Thanks to these advances, in most cases children with pacemakers lead normal life, healthy lives.

1. Precautions to Be Aware Of

In case of an emergency, your child should wear a medical ID bracelet or necklace to let others know about the device. Medical ID cards are also useful for children old enough to carry a wallet.

Modern electronic equipment such as mobile phones, radio transmitters and microwave ovens will not interfere with a pacemaker. However, your child should take care when handling magnets or coming close to very strong ones such as those used in security devices at airports or in magnetic resonance imaging (MRI).

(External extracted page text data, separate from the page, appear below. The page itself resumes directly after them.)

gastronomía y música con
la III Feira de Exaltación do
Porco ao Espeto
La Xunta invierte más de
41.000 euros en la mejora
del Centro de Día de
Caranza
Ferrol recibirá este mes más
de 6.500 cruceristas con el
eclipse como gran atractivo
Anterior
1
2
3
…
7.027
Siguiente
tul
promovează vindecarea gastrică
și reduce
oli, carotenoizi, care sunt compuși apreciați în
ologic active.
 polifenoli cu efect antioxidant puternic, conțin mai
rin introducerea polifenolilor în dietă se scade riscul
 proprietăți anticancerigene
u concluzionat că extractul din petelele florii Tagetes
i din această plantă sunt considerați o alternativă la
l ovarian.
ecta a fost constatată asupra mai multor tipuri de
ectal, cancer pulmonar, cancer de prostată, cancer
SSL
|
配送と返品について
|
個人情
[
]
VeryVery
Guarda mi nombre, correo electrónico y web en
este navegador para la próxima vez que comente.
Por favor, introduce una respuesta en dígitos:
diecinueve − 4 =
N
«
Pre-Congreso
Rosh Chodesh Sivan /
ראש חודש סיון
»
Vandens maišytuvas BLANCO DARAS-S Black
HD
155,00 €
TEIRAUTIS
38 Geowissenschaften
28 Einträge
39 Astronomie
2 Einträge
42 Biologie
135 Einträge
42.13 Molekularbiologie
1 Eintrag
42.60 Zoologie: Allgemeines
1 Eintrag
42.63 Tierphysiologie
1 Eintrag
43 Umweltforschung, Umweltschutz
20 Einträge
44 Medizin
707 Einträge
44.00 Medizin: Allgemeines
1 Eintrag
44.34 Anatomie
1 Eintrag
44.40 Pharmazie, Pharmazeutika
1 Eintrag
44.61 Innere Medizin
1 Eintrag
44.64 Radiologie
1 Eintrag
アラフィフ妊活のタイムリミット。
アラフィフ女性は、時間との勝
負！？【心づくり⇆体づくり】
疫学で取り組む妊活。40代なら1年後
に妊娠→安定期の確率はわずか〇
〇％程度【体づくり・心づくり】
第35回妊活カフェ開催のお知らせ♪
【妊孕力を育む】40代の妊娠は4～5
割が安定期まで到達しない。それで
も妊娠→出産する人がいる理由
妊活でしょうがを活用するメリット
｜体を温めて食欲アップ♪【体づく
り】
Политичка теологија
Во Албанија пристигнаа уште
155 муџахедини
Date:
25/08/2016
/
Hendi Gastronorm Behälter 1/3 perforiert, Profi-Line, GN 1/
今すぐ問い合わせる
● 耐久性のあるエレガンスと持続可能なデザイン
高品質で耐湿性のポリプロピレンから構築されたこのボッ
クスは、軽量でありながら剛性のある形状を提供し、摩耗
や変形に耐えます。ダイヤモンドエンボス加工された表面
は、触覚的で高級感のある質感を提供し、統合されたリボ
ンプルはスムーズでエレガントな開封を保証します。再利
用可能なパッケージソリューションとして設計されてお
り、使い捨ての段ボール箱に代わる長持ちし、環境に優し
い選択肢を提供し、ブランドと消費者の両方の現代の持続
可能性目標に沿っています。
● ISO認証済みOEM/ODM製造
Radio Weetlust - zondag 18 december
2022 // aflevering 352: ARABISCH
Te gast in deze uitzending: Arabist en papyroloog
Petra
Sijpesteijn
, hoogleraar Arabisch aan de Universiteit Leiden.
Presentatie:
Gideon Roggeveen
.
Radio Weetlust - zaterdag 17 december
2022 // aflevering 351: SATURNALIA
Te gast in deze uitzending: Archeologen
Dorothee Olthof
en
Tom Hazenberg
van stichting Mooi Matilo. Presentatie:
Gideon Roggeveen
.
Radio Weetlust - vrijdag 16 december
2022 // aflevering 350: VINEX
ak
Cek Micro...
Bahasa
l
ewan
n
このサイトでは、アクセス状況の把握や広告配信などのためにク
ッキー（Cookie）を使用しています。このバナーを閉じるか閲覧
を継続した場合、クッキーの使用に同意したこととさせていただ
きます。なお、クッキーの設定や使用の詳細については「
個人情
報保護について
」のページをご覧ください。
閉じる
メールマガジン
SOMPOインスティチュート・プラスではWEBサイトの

2. Is It Possible to Be Active?

Once your child’s pacemaker has been implanted, they should be able to participate in the same play and physical activities as other kids their age. Having a pacemaker won’t prevent them from living a normal life, but there are a few considerations you should take into account.

When involved in a physical, recreational or sporting activity, children with a pacemaker should avoid the risk of being struck in the chest.

3. Make a Habit of Checking Pulses

Your doctor may ask you to check your child’s pulse rate periodically to ensure the pacemaker is functioning normally. Make sure to report any symptoms that your child had before receiving their pacemaker or are unusual to your child’s doctor immediately.

4. Ongoing Care

Although your child’s pacemaker is built to last several years, make sure to check it regularly to ensure it’s working properly. Your child’s pediatric cardiology team will want to check the pacemaker regularly, so you should expect to visit around every three months.